Следующей зимой я жила в Б. Было очень холодно, мы поставили в комнате печку, но разжечь её было трудно: у меня ветреная сторона, труба печки выходила в окно. Днём я шла к Оле. У неё было теплее, а печка старая, дырявенькая, зола выпадала на паркет... Дрова у Оли были не покупные, а собираемые после штормов солёные коряги, их потом ещё высушивали на балконе, горели они плохо, но тлели долго.
Я приносила Оле шикарные дрова. Дрова были от А. - каштановые бруски, похожие на бисквитные кексы, и мне они казались дороже всех бисквитов на свете. Когда я слышала на лестнице медленные тяжёлые шаги, у меня перехватывало всё внутри от радости: А. тащил мне мешок с дровами.
С Олей мы пили чай, у неё было много банок с лавровишневым вареньем. Тая собрала лавровишню летом в каких-то зарослях, сахар они где-то раздобыли, выпросили, скорей всего, в магазине, иногда получалось что-то выпросить, как и фрукты, и мелкие никчёмные овощи под конец дня...

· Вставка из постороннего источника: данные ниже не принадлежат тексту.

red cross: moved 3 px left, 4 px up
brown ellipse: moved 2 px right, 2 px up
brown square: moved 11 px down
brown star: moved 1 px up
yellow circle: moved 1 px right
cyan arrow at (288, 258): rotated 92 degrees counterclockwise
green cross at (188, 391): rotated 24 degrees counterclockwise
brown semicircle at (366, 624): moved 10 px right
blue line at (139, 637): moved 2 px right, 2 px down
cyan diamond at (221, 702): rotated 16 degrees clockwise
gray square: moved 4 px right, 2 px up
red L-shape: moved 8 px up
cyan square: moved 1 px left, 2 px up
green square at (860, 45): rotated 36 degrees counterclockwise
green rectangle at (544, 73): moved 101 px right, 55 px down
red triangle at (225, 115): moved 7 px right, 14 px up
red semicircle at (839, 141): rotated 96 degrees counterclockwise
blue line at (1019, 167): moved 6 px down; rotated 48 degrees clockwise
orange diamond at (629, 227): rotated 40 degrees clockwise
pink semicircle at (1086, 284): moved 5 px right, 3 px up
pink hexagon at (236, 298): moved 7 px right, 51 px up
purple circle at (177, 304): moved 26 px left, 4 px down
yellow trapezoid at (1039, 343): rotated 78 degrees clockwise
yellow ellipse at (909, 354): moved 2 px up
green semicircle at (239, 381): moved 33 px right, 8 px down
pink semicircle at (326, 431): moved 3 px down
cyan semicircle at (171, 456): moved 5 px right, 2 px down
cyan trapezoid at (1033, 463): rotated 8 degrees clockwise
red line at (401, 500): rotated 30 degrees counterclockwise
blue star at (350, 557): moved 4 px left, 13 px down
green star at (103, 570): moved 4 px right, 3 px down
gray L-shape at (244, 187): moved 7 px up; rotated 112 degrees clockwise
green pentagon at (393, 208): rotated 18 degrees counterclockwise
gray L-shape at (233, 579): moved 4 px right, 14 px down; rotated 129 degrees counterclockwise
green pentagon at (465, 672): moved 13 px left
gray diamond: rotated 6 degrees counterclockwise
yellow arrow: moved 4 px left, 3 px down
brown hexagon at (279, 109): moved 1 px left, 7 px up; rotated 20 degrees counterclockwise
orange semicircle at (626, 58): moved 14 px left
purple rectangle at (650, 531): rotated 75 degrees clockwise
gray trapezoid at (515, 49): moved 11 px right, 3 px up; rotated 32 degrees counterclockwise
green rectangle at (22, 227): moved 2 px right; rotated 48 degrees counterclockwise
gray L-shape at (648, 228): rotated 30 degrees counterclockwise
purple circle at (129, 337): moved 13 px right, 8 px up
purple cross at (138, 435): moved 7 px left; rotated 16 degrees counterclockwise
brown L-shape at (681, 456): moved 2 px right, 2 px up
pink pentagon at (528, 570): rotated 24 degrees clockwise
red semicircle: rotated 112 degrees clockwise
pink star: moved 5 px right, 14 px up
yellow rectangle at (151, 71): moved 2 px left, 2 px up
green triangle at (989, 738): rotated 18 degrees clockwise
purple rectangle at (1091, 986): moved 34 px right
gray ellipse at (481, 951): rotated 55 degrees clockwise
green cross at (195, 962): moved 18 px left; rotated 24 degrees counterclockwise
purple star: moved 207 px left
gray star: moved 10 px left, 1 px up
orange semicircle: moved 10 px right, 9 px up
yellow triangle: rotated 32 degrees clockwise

Варенье было дурным, с привкусом забродившего. К чаю я приносила лимоны. Оля ревниво следила, чтобы я, допив чай, лимон не выбрасывала, а съедала, и неодобрительно смотрела, когда я этого не делала. И забирала у меня лимон, доедала его за меня...
Оля сверкала яркими зелёными глазами и показывала фокус: приставляла тяжёлый утюг к своей груди, и утюг не падал.
Оля меня научила выставлять перед Крещением воду в кастрюлях и вёдрах на балкон под звёзды - так вода набиралась волшебной силы.